EXERCISE TASK: Write the next part of the text on the EM algorithm and its Bernoulli mixture model for image data, starting right after its last sentence.

EXTRACTED TEXT:
Threfore the effect of a single round of **EM** on the log-likelihood itself is:
$$ \log p(X|\Theta_i) = \mathcal{L}(q_{i+1},\Theta_i) \leq \mathcal{L}(q_{i+1},\Theta_{i+1}) \leq \mathcal{L}(q_{i+2},\Theta_{i+1}) = \log p(X|\Theta_{i+1}) $$
where the equality is achieved between the **E** and the **M** step within one round. This implies that **EM** indeed iteratively improves the log-likihood.

A side note: if the latent variables are independent, then the **E**-step reduces to
$$ q^*_{\Theta_i} = \mathop{\text{argmin}}_q KL\bigl(q\|p(\cdot|X,\Theta_i)\bigr) $$
since $KL\bigl(q\|p(\cdot|X,\Theta_i)\bigr) = \sum_{j=1}^{|Z|} \mathbb{E}_{z_j\sim q^j} \log\frac{q^j(z)}{p(z_j|x_j,\Theta)}$

### Application of the EM to NIST data

Each image is a random element in a discrete probability space $\Omega = \{0,1\}^{N\times M}$ with product-measure
$$\mathbb{P}(\omega) = \prod_{i=1}^N\prod_{j=1}^M \theta_{ij}^{\omega_{ij}} (1-\theta_{ij})^{1-\omega_{ij}}$$
for any $\omega\in \Omega$. In particular $M=N=28$. Basically each bit of the image is independent of any other bit and each one is a Bernoulli random varaiable with parameter $\theta_{ij}$: $\omega_{ij}\sim \text{Bern}(\theta_{ij})$.

Let's apply the EM algorithm to this dataset. The proposed model is the following.

Consider a mixture model of discrete probability spaces. Suppose there are $K$ componets in the mixture. Then each image is distributed according to the following law:
$$p(\omega|\Theta)
= \sum_{k=1}^K \pi_k p_k(\omega|\theta_k)
= \sum_{k=1}^K \pi_k \prod_{i=1}^N \prod_{j=1}^M \theta_{kij}^{\omega_{ij}} (1-\theta_{kij})^{1-\omega_{ij}}$$
where $\theta_{kij}$ is the paramter of the probability distribution of the $(i,j)$-th random variable (pixel) in the $k$-th class, and $\pi_k$ is the porbability of the $k$-th mixutre to generate a random element, $\sum_{k=1}^K \pi_k= 1$.

EXTRACTED RECORDS:
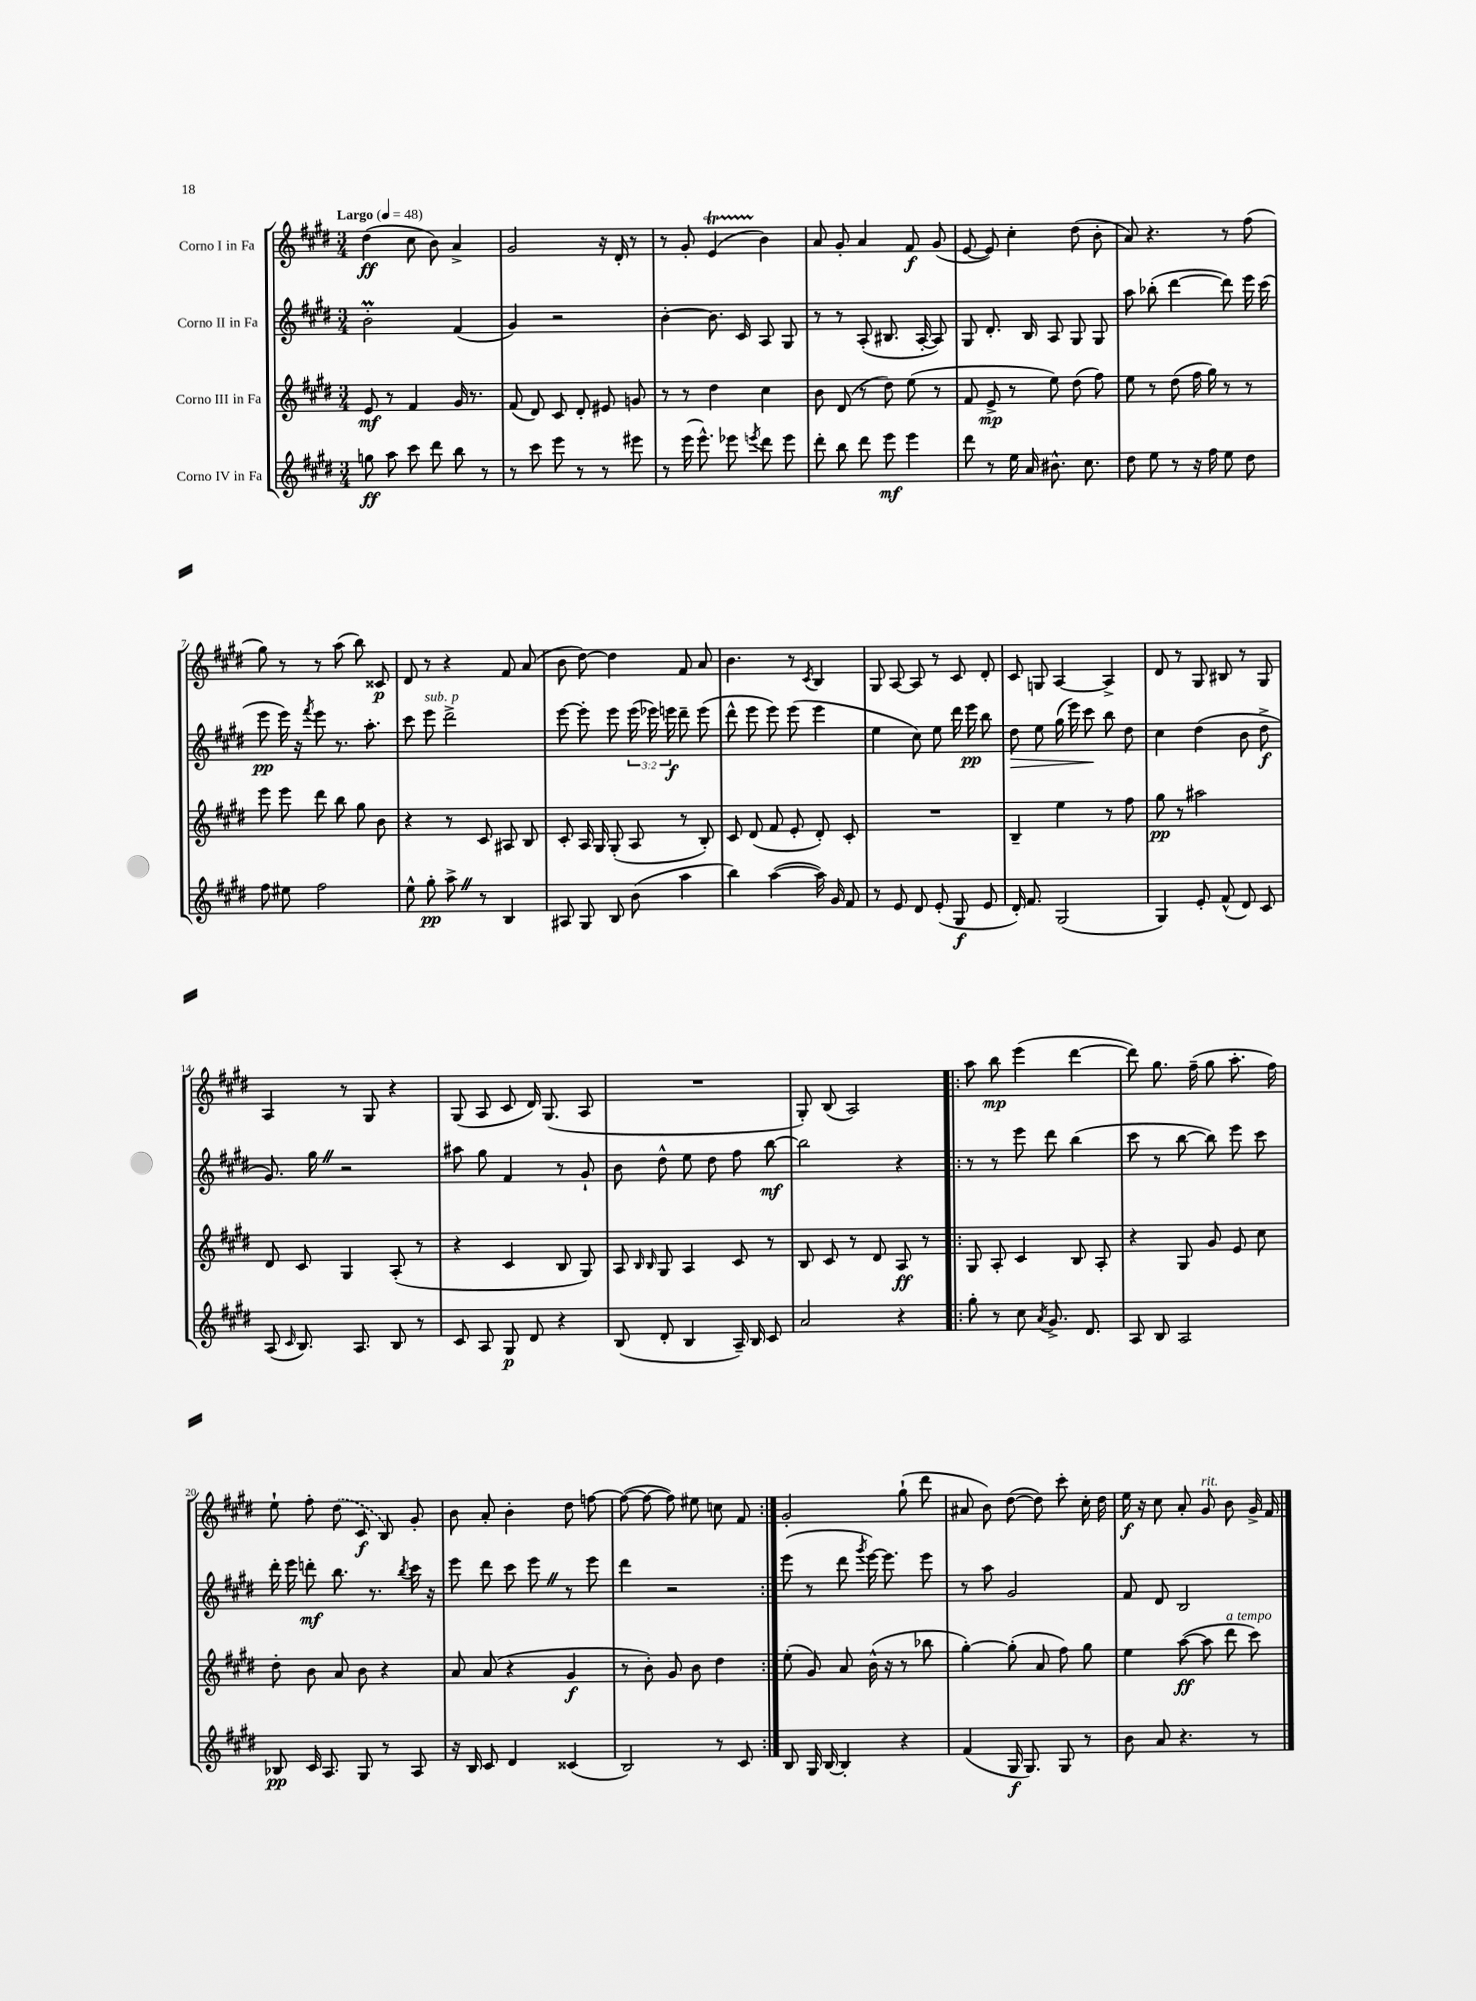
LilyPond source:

<<
\new StaffGroup <<
\new Staff = "s0" \with { instrumentName = "Corno I in Fa" } {
    \clef treble \key e \major \numericTimeSignature \time 3/4 \tempo "Largo" 4 = 48
    \autoBeamOff dis''4\ff( cis''8 b'8) a'4-> |
    gis'2 r16 dis'16-. r8 |
    r8 gis'8-. e'4\startTrillSpan( b'4\stopTrillSpan) |
    a'8 gis'8-. a'4 fis'8\f gis'8( |
    e'8~ e'8) cis''4-. dis''8( b'8-. |
    a'8) r4. r8 fis''8( |
    gis''8) r8 r8 a''8( b''8) cisis'8\p |
    dis'8 r8 r4 fis'8 a'8( |
    b'8 dis''8~) dis''4 fis'8 a'8 |
    b'4. r8 \acciaccatura { cis'8 } b4 |
    gis8 a8~ a8 r8 cis'8 dis'8-. |
    cis'8 g8 a4~ a4-> |
    dis'8 r8 gis8 bis8 r8 gis8 |
    a4 r8 gis8 r4 |
    gis8( a8 cis'8 dis'16) gis8.( a8 |
    R2. |
    gis8-.) b8( a2) |
    \repeat volta 2 { a''8 b''8\mp e'''4( dis'''4~ |
    dis'''8) gis''8. fis''16--( gis''8 a''8.-. fis''16) |
    e''8-! fis''8-. \once \slurDashed dis''8( cis'8\f b8) gis'8-. |
    b'8 a'8-. b'4-. dis''8 f''8~ |
    f''8~( f''8~ f''8) eis''8 c''8 fis'8 | }
    gis'2-. gis''8-!( dis'''8 |
    ais'8 b'8) dis''8~( dis''8) cis'''8-. cis''16-. dis''16 |
    e''16\f r16 cis''8 a'8-. gis'8^\markup { \italic "rit." } b'8 gis'16-> fis'16 \bar "|." |
}
\new Staff = "s1" \with { instrumentName = "Corno II in Fa" } {
    \clef treble \key e \major \numericTimeSignature \time 3/4 \override Staff.TupletNumber.text = #tuplet-number::calc-fraction-text
    \autoBeamOff b'2-.\prall fis'4( |
    gis'4) r2 |
    b'4~-. b'8. cis'16 a8 gis8 |
    r8 r8 a8-.( bis8. a16~-. a8) |
    gis8 dis'8.-. b16 a8 gis8 gis8 |
    a''8 bes''8-.( dis'''4~ dis'''8) e'''16 cis'''16( |
    e'''8\pp e'''16) r16 \acciaccatura { fis'''8 } e'''8 r8. a''8.-. |
    cis'''8 e'''8^\markup { \italic "sub. p" } dis'''2-> |
    e'''8~ e'''8-. e'''8 \tuplet 3/2 { e'''16( ees'''16) e'''16\f } dis'''8-- e'''8( |
    dis'''8-^ e'''8 e'''8) e'''8( e'''4 |
    e''4 cis''8) e''8 dis'''16 e'''16\pp b''8 |
    dis''8\> e''8 gis''16( e'''16) cis'''8\! b''8 dis''8 |
    cis''4 dis''4( b'8 dis''8->\f |
    gis'8.) gis''16 \once \override BreathingSign.text = \markup { \musicglyph "scripts.caesura.straight" } \breathe r2 |
    ais''8 gis''8 fis'4 r8 gis'8-! |
    b'8 dis''8-^ e''8 dis''8 fis''8 b''8~\mf |
    b''2 r4 |
    \repeat volta 2 { r8 r8 e'''8 dis'''8 b''4( |
    cis'''8 r8 b''8~ b''8) e'''8 cis'''8 |
    dis'''16-. e'''16 d'''8-.\mf b''8. r8. \acciaccatura { b''8 } cis'''16 r16 |
    e'''8 dis'''8 cis'''8 e'''8 \once \override BreathingSign.text = \markup { \musicglyph "scripts.caesura.straight" } \breathe r8 e'''8 |
    dis'''4 r2 | }
    e'''8( r8 dis'''8 \acciaccatura { gis'''8 } e'''16~) e'''8. e'''8 |
    r8 a''8 gis'2 |
    fis'8 dis'8 b2 \bar "|." |
}
\new Staff = "s2" \with { instrumentName = "Corno III in Fa" } {
    \clef treble \key e \major \numericTimeSignature \time 3/4
    \autoBeamOff e'8\mf r8 fis'4 gis'16 r8. |
    fis'8( dis'8) cis'8 dis'8-. eis'8 g'8 |
    r8 r8 dis''4 cis''4 |
    b'8 dis'8( r8 dis''8) e''8( r8 |
    fis'8 e'8->\mp r8 e''8) dis''8( fis''8) |
    e''8 r8 dis''8( fis''16 gis''16) r8 r8 |
    e'''8 e'''8 dis'''8 b''8 gis''8 b'8 |
    r4 r8 cis'8 ais8 b8 |
    cis'8-. a16 gis16 gis8-.( a8 r8 b8-.) |
    cis'8 dis'8( fis'8 e'8-. dis'8-.) cis'8-. |
    R2. |
    b4-- e''4 r8 fis''8 |
    gis''8\pp r8 ais''2 |
    dis'8 cis'8 gis4 a8-.( r8 |
    r4 cis'4 b8 gis8) |
    a8 \grace { b16 b16 } gis8 a4 cis'8 r8 |
    b8 cis'8 r8 dis'8 a8\ff r8 |
    \repeat volta 2 { gis8 a8-. cis'4 b8 a8-. |
    r4 gis8 gis'8 e'8 cis''8 |
    dis''8-. b'8 a'8 b'8 r4 |
    a'8 a'8( r4 gis'4\f |
    r8 b'8-.) gis'8 b'8 dis''4 | }
    e''8-.( gis'8) a'8 b'16-^( r16 r8 bes''8 |
    gis''4~-.) gis''8-.( a'8 fis''8) gis''8 |
    e''4 a''8~\ff( a''8 dis'''8^\markup { \italic "a tempo" } cis'''8) \bar "|." |
}
\new Staff = "s3" \with { instrumentName = "Corno IV in Fa" } {
    \clef treble \key e \major \numericTimeSignature \time 3/4
    \autoBeamOff g''8\ff a''8 cis'''8 dis'''8 b''8 r8 |
    r8 cis'''8 e'''8 r8 r8 eis'''8 |
    r8 e'''16( e'''8.-^) ees'''8 \acciaccatura { e'''8 } dis'''8 e'''8 |
    dis'''8-. b''8 dis'''8 e'''8\mf e'''4 |
    dis'''8 r8 e''16 a'16 bis'8.-^ cis''8. |
    dis''8 e''8 r8 r16 fis''16 e''8 dis''8 |
    fis''8 eis''8 fis''2 |
    e''8-^ gis''8-.\pp a''8-> \once \override BreathingSign.text = \markup { \musicglyph "scripts.caesura.straight" } \breathe r8 b4 |
    ais8 gis8 b8 b'8( a''4 |
    b''4) a''4~( a''16) gis'16 fis'8 |
    r8 e'8 dis'8 e'8-.( gis8\f e'8 |
    dis'16-.) fis'8. gis2( |
    gis4) e'8-. fis'8-^( dis'8) cis'8 |
    a8( \grace { cis'16 } b8.) a8. b8 r8 |
    cis'8 a8 gis8\p dis'8 r4 |
    b8( dis'8-. b4 a16--) b16 cis'8 |
    a'2 r4 |
    \repeat volta 2 { gis''8-. r8 cis''8 \acciaccatura { a'8 } gis'8.-> dis'8. |
    a8 b8 a2 |
    bes8\pp cis'16 a8. gis8 r8 a8 |
    r16 b16 cis'8 dis'4 cisis'4( |
    b2) r8 cis'8 | }
    b8 gis16 b16~ b4-. r4 |
    fis'4( gis16\f gis8.) gis8 r8 |
    b'8 a'8 r4. r8 \bar "|." |
}
>>
>>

WRITTEN RESPONSE:
Suppose $X=(x_i)_{i=1}^n \in \Omega^n$ is the dataset. The log-likelihood is given by
$$ \log p(X|\Theta) = \sum_{s=1}^n \log \sum_{k=1}^K \pi_k
\prod_{i=1}^N \prod_{j=1}^M \theta_{kij}^{x_{sij}} (1-\theta_{kij})^{1-x_{sij}}$$
where $x_{sij}\in\{0,1\}$ -- is the value of the the $(i,j)$-th pixel at the $s$-th observation.

If the source $Z=(z_i)_{i=1}^n$ components of the mixture at each datapint were known, then the log-likelihood would have been
$$ \log p(X,Z|\Theta) = \sum_{s=1}^n \log \prod_{k=1}^K \Bigl[ \pi_k 
\prod_{i=1}^N \prod_{j=1}^M \theta_{kij}^{x_{sij}} (1-\theta_{kij})^{1-x_{sij}} \Bigr]^{1_{z_s = k}}$$
where $1_{z_s = k}$ is the indicator and take the value $1$ if $\{z_s = k\}$ and $0$ otherwise ($1_{\{k\}}(z_s)$ is another notation).

The log-likelihood simplifies to
$$ \log p(X,Z|\Theta) = \sum_{s=1}^n \sum_{k=1}^K 1_{z_s = k} \Bigl( \log \pi_k + 
\sum_{i=1}^N \sum_{j=1}^M \bigl( x_{sij} \log \theta_{kij} + (1-x_{sij}) \log (1-\theta_{kij}) \bigr) \Bigr) $$
and further into a more separable form
$$ \log p(X,Z|\Theta)
= \sum_{s=1}^n \sum_{k=1}^K 1_{z_s = k} \log \pi_k
+ \sum_{s=1}^n \sum_{k=1}^K \sum_{i=1}^N \sum_{j=1}^M 1_{z_s = k} x_{sij} \log \theta_{kij}
+ \sum_{s=1}^n \sum_{k=1}^K \sum_{i=1}^N \sum_{j=1}^M 1_{z_s = k} (1-x_{sij}) \log (1-\theta_{kij})$$

The expected log-likelihood under $z_s\sim q_s$ with $\mathbb{P}(z_s=k|X) = q_{sk}$, is given by
$$ \mathbb{E}\log p(X,Z|\Theta)
= \sum_{s=1}^n \sum_{k=1}^K q_{sk} \log \pi_k
+ \sum_{s=1}^n \sum_{k=1}^K \sum_{i=1}^N \sum_{j=1}^M q_{sk} x_{sij} \log \theta_{kij}
+ \sum_{s=1}^n \sum_{k=1}^K \sum_{i=1}^N \sum_{j=1}^M q_{sk} (1-x_{sij}) \log (1-\theta_{kij}) $$

#### Analytic solution

At the **E**-step one must compute $q^*(Z) = \mathbb{P}(z_s=k|X) = \hat{q}_{sk}$ based on the value of $\Theta = ((\pi_k), (\theta_{kij}))$.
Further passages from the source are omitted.